Support Questions

Find answers, ask questions, and share your expertise
Announcements
Celebrating as our community reaches 100,000 members! Thank you!

NiFi CRON read mutliple times

avatar
Rising Star

I am using a GetHDFS Processor with CRON driven strategy : sheduled to run every day at 10am.

I have one input file to read but when the dataflow starts it gets the source file multiple times instead of 1 time (9 times in my case). Why?

As a result, when I write the output dataflow, I get the following warning : file with same name already exists

Should I modify the parameter Plling Interval ? (set to 0 sec by default)

1 ACCEPTED SOLUTION

avatar
@Raphaël MARY

What does your cron run schedule look like?

View solution in original post

7 REPLIES 7

avatar
@Raphaël MARY

What does your cron run schedule look like?

avatar
Rising Star

Run schedule : * * 10 * * ?

avatar

@Raphaël MARY

Try setting the cron run schedule to 0 0 10 * * ? instead.

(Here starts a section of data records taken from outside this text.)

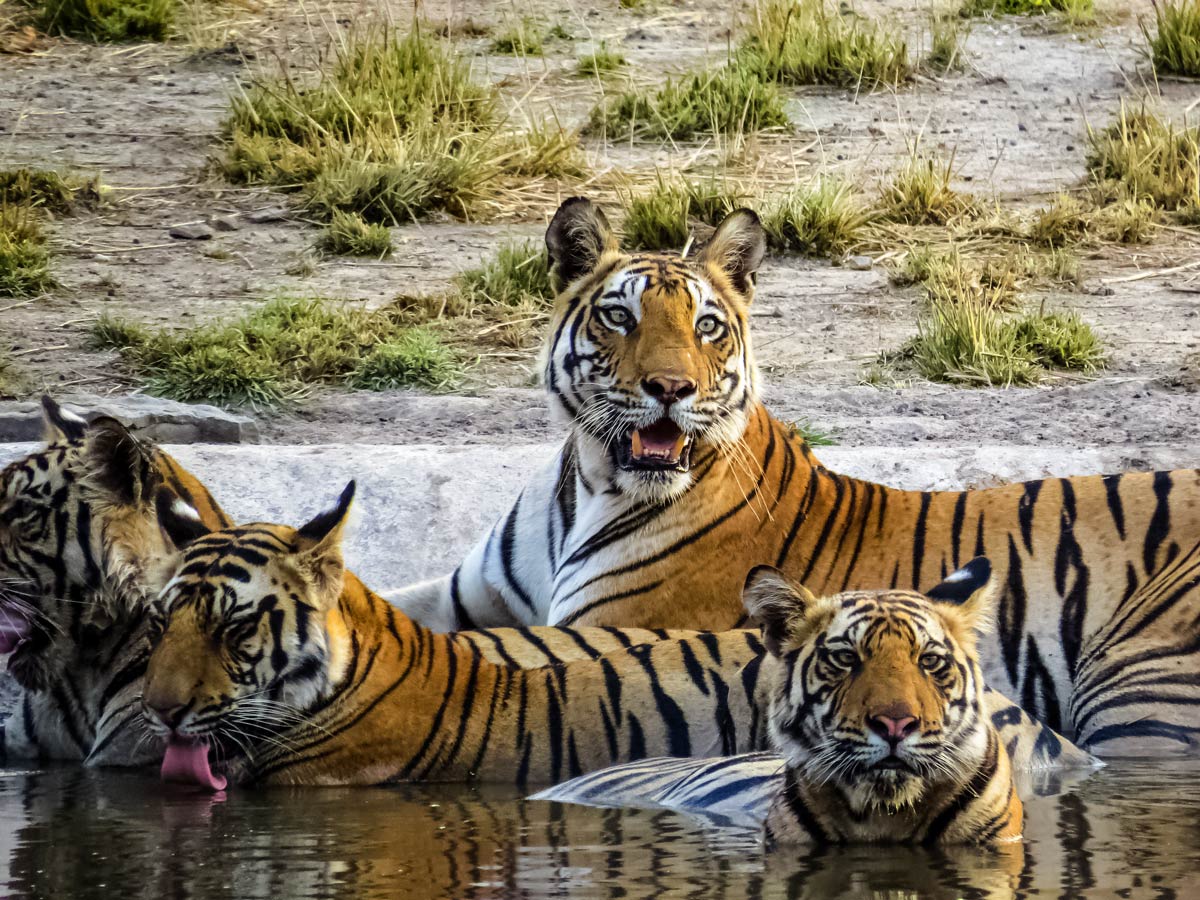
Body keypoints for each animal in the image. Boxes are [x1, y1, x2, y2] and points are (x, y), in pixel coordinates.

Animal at [396, 195, 1200, 763]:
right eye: (619, 317)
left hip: (1139, 679)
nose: (672, 388)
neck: (590, 480)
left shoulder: (602, 625)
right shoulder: (467, 595)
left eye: (708, 326)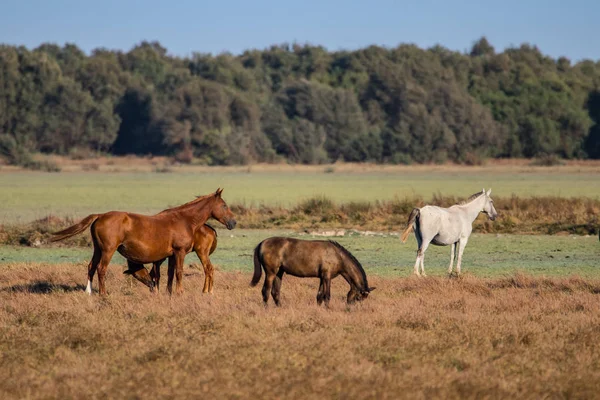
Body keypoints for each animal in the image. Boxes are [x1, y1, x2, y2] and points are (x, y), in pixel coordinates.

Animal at [51, 188, 236, 294]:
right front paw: (179, 293)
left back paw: (88, 293)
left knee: (91, 267)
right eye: (224, 205)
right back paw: (103, 294)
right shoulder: (179, 252)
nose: (233, 222)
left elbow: (168, 275)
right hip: (107, 250)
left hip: (98, 249)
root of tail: (100, 216)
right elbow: (178, 273)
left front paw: (168, 294)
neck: (184, 220)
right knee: (101, 269)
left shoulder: (170, 255)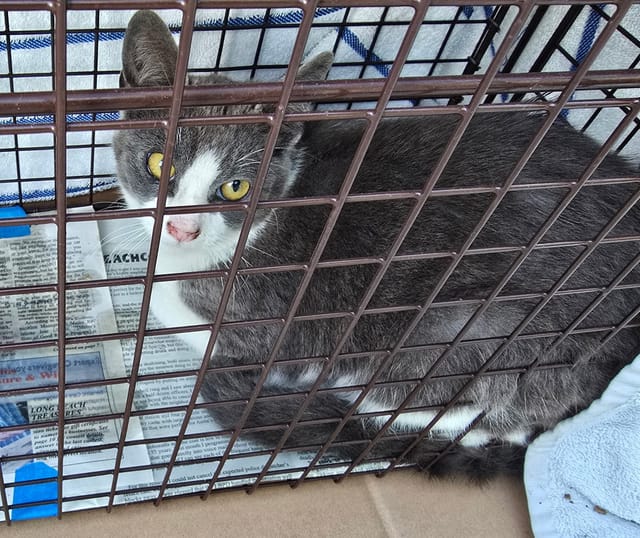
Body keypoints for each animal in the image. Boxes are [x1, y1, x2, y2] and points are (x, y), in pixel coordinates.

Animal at [115, 9, 640, 478]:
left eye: (236, 188)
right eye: (159, 163)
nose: (183, 229)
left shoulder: (262, 324)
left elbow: (173, 311)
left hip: (471, 329)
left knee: (443, 410)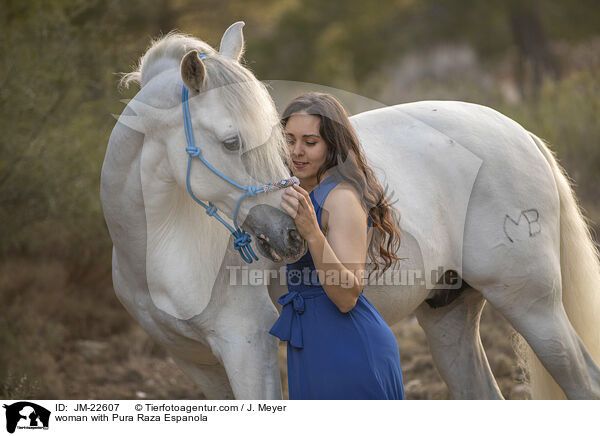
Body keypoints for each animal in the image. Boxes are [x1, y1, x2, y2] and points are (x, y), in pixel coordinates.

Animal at [102, 23, 600, 398]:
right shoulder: (196, 364)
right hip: (448, 317)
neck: (160, 245)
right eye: (231, 142)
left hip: (533, 307)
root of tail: (522, 134)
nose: (291, 234)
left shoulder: (247, 349)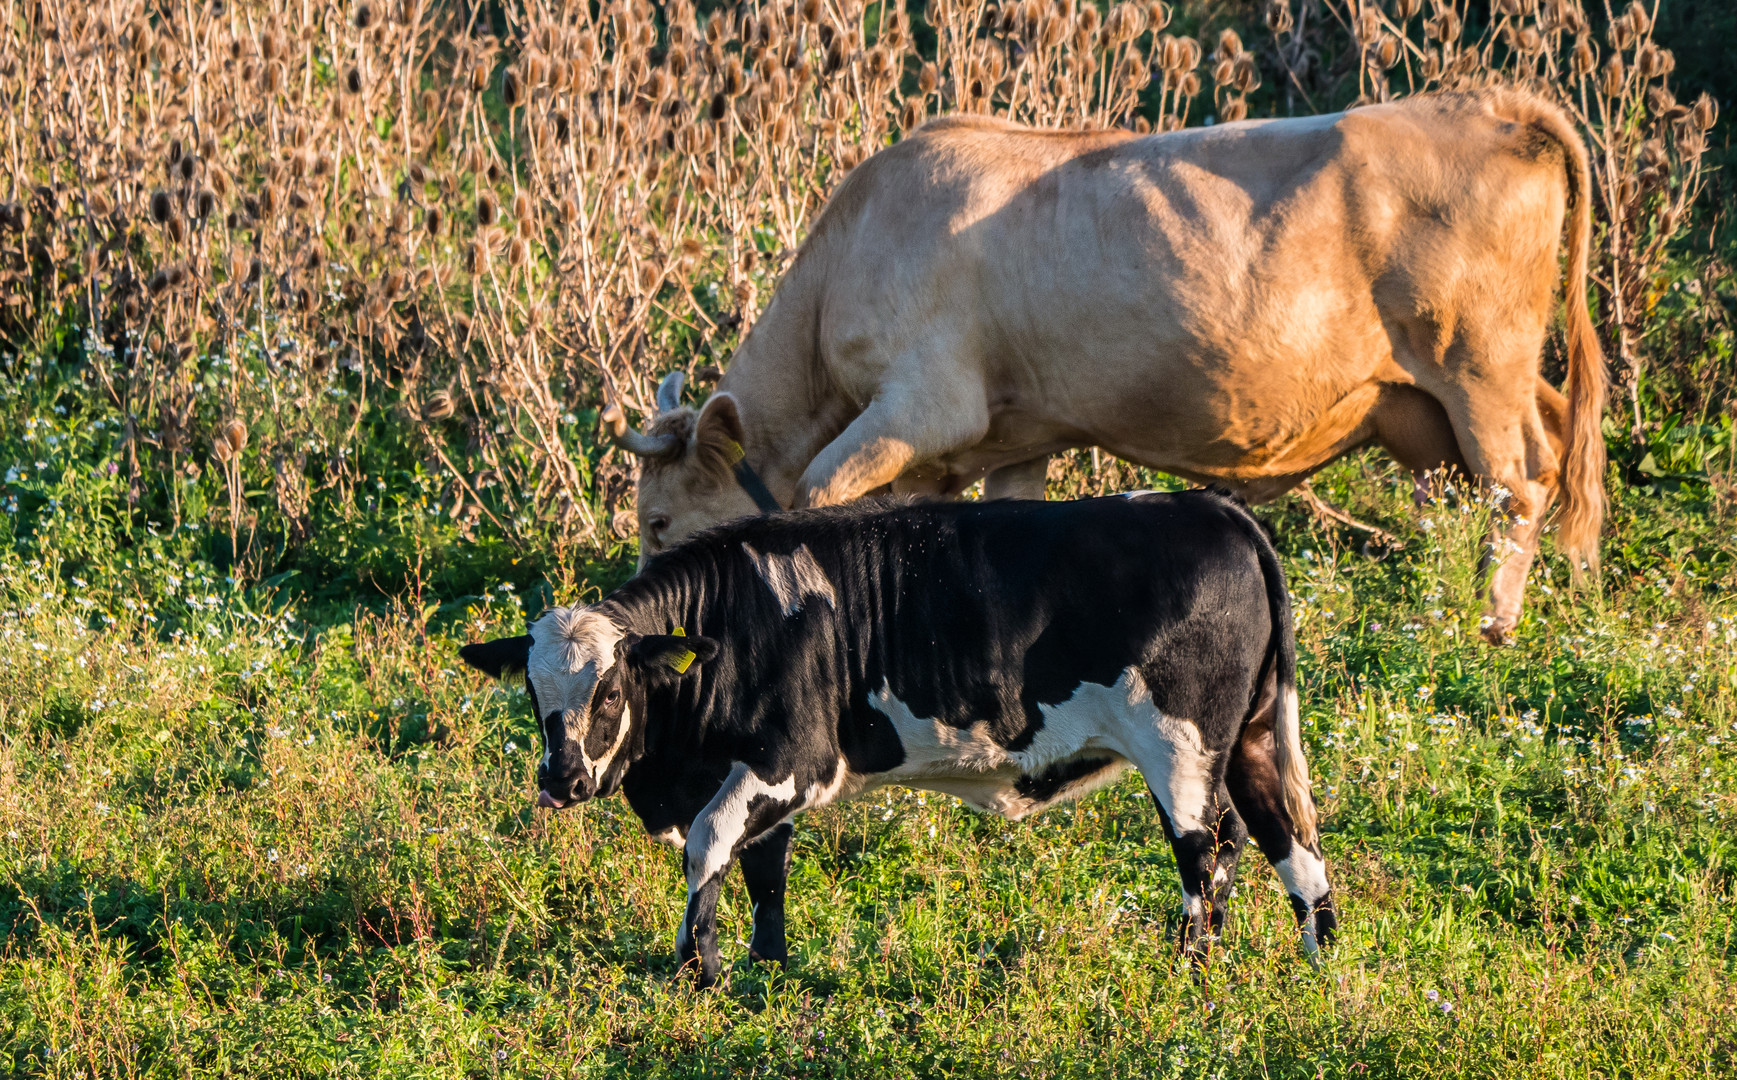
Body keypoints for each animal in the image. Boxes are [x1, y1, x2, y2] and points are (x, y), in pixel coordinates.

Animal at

The reason the other cron schedule grabbed the same file multiple times is because the * * for second and minutes meant run every second and every minute for that hour.

avatar
Super Mentor

Possibility to run every second or minute. In reality this means run as often as possible using the allowable number of concurrent tasks during the 10th hour of each day. I your case it sounds like it was able to run at least 10 times in that one hour.

avatar

Hi @Raphaël MARY,

Did you set a different value for number of concurrent tasks?

Are you in a cluster configuration?

avatar
Rising Star

No, only one node and 1 concurrent tasks.

I changed to 0 0 10 * * ? in order to specify minutes and seconds.

It is working now!

avatar
Super Mentor
@Raphaël MARY

If you are running a NiFi cluster, by default every node in your cluster will be running this getHDFS processor at 10 am each day. This means every node will be getting a copy of the same files and processing them in the same way.

If you are running a cluster, considering changing the configuration of your getHDFS processor so it runs on primary node only.